Rio Tinto has formally approved the development of a fourth pipe, known as A21, at the remote subarctic Diavik Diamond mine site in Canada.

Rio Tinto Diamonds & Minerals chief executive Alan Davies said:

“Our decision to invest in the Diavik A21 project reflects our strong confidence in the diamond sector and in our ability to compete effectively in the industry.”

Global demand for diamonds on the increase

The mine produces predominantly gem-quality diamonds destined for high end jewellery in all major consumer markets around the world.

Global demand for diamond jewellery reached a record high of US$79 billion in 2013 according to The De Beers Group of Companies.

The world’s largest diamond jewellery market is the United States driven by on-going economic recovery and demand is expected to continue to grow over the long-term. Indeed, sales of polished diamonds in the US increased 7% in 2013

Demand is also growing with the growth of the middle classes in developing markets such as India and China. They have seen their domestic diamond jewellery markets grow by a compound annual growth rate of 12 % in the six years to 2013.

Background to the project

The Diavik diamond mine project in Canada is a joint venture between Rio Tinto (60%) and Dominion Diamond Corporation (40%).

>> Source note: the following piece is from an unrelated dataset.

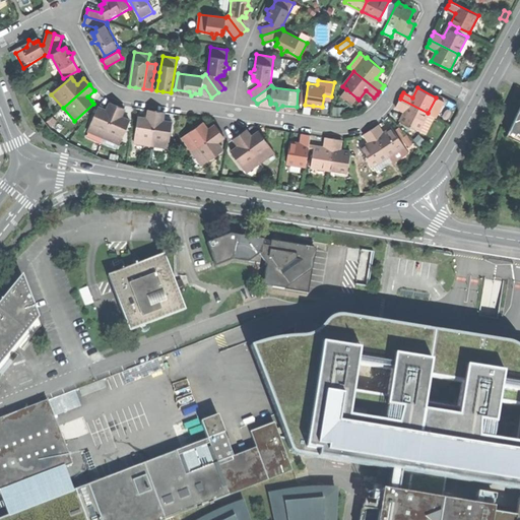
[(351,105),(358,99),(346,89),(340,95),(351,105)]
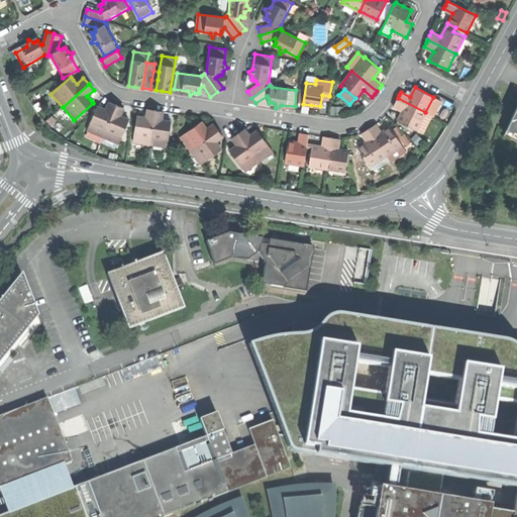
[(399,120),(417,129),(425,112),(398,98),(396,102),(394,106),(404,111),(399,120)]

The Diavik Diamond Mine is located 300 kilometres northeast of Yellowknife, capital of Canada’s Northwest Territories. Production began in 2003 and became a fully underground mining operation in 2012.

Diavik Diamond Mines president Marc Cameron said the development of the A21 pipe:

“Is great news for Diavik, but also for the local communities in which we operate where we are committed to delivering economic and social benefits that will endure beyond the life of the Diavik mine.”

The estimated cost for the 4 year development is US$350 million with production commencing at the end of 2018.

The current mine plan has production ending in 2023.